Dataset records
● ● ● ● ● ● ●
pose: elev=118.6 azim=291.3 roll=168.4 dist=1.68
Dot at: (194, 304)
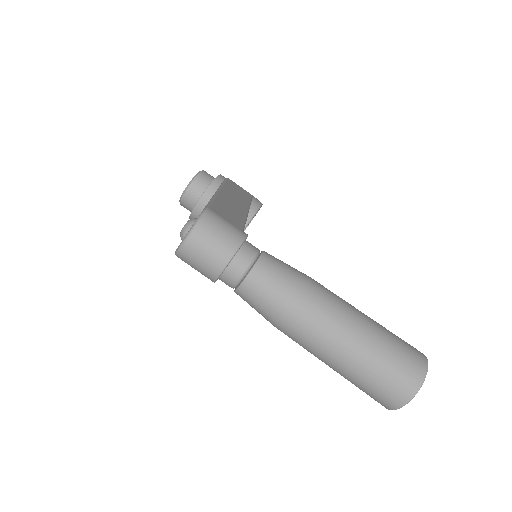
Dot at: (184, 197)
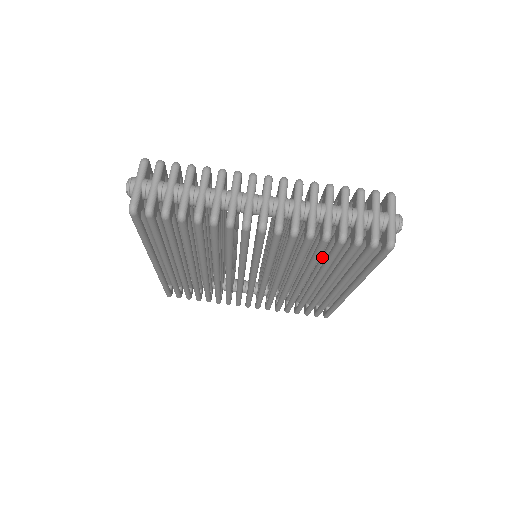
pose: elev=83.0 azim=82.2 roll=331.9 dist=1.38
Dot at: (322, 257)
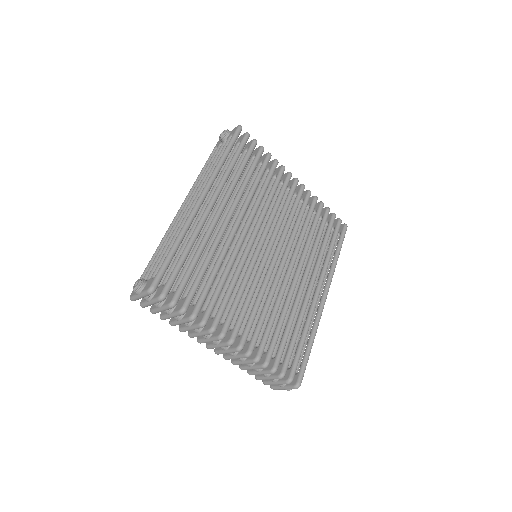
Dot at: occluded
● ● ● ● ● ● ●
**EXERCISE AIM:** Please gather every line in the listing above that contains the word "pose".

**TASK SOLUTION:**
pose: elev=118.6 azim=291.3 roll=168.4 dist=1.68
pose: elev=83.0 azim=82.2 roll=331.9 dist=1.38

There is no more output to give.